▶ [EXTRAIT DU TEXTE]:
+---+

Les contentieux maritimes devant le tribunal de commerce d’Abidjan: le cas de la saisie conservatoire de navire

Par Ange Katy TIABOUA

Juriste, spécialiste en droit des affaires et en droit maritime

Sous la direction de Riman VAN

Doctorant, juriste conseil en droit international et comparé,

Chargé d’enseignement à l’université Jean Moulin-Lyon 3

Résumé

La saisie conservatoire de navire est une procédure juridique essentielle pour protéger les intérêts des créanciers maritimes. Elle permet à toute personne détentrice d’une créance maritime de saisir le tribunal de commerce d’Abidjan, afin d’obtenir des garanties de payement.

Cependant, afin d’assurer un équilibre entre les droits des créanciers, les droits des tiers, et la protection des propriétaires de navires, la procédure est strictement encadrée par plusieurs mécanismes. Une bonne compréhension de ces mécanismes est fondamentale pour les professionnels du droit, les praticiens du droit maritime et les commerçants en République de Côte d’Ivoire, afin de naviguer efficacement dans un domaine aussi complexe que les contentieux maritimes.

+---+

▶ [DONNÉES FOURNIES]:
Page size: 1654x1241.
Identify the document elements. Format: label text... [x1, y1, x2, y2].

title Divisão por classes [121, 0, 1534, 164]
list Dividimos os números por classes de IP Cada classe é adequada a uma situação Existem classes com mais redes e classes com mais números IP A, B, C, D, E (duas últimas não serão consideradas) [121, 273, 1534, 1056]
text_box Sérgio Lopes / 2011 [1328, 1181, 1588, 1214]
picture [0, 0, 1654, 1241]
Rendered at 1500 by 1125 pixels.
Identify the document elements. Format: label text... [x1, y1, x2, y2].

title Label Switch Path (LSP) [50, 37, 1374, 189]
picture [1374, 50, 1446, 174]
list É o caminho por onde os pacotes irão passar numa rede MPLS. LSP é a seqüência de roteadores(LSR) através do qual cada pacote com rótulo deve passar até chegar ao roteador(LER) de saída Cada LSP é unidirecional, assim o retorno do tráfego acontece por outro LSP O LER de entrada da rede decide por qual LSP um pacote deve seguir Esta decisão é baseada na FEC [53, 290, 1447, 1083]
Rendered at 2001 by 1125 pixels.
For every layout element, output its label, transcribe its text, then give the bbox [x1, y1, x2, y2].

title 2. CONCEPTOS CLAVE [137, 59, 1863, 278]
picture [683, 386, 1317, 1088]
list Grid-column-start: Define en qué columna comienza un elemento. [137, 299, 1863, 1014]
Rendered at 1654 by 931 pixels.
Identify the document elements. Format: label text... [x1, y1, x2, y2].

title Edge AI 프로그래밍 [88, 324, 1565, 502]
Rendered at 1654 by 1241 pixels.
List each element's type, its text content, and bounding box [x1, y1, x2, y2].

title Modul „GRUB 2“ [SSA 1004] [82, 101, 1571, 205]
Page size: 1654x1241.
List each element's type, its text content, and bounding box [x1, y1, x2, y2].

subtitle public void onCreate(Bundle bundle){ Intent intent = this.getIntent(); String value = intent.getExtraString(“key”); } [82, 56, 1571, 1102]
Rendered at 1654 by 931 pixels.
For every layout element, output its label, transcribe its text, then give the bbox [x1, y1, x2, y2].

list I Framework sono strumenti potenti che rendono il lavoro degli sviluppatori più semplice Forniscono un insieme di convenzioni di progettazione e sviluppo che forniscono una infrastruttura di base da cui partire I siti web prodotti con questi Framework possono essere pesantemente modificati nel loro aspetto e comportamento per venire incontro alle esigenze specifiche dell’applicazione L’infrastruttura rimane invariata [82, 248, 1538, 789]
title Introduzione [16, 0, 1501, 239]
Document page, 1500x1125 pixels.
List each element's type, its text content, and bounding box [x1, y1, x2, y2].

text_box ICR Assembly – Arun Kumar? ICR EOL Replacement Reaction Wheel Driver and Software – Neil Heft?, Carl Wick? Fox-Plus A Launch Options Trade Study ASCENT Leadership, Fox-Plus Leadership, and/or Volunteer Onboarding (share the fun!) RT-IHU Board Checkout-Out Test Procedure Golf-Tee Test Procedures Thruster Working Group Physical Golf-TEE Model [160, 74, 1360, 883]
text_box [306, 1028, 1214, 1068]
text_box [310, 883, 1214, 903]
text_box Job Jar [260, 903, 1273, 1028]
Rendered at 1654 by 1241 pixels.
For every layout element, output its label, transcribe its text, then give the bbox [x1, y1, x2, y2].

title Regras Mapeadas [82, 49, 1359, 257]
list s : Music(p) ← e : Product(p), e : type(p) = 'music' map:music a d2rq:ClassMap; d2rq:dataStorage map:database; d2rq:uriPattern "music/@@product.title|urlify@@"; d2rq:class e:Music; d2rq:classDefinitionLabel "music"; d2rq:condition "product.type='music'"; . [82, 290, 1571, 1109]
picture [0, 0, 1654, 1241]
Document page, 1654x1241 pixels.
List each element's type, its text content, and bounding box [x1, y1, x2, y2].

+---+

▶ [CONSIGNE]:
Prolongez le texte sur la saisie conservatoire de navire devant le tribunal de commerce d’Abidjan en reprenant après sa dernière phrase.

▶ [RÉPONSE]:
Abstract

« Arrest of ships » is an essential legal procedure for protecting the interests of maritime creditors. It enables any person holding a maritime debt to bring an action before the Abidjan Commercial Court to obtain guarantees of repayment.

 However, to ensure a balance between the rights of creditors, the rights of third parties and the protection of shipowners, the procedure is strictly regulated by several mechanisms. A good understanding of these mechanisms is fundamental for legal professionals, maritime law practitioners and merchants in the Republic of Côte d’Ivoire, in order to navigate effectively in an area as complex as maritime litigation.


Introduction
  Les contentieux maritimes jouent un rôle crucial dans le droit commercial en Côte d’Ivoire, en particulier en raison de l’importance du port d’Abidjan, l’un des plus grands ports de la région. C’est dans ce sens que l’apport du tribunal de commerce d’Abidjan[1]  est   substantiel pour le règlement des litiges commerciaux entre les commerçants, les entreprises ou les particuliers. Parmi ces nombreuses Affaires traités par le Tribunal, peut-on noter une part importante consacrée à « la saisie conservatoire de navire ».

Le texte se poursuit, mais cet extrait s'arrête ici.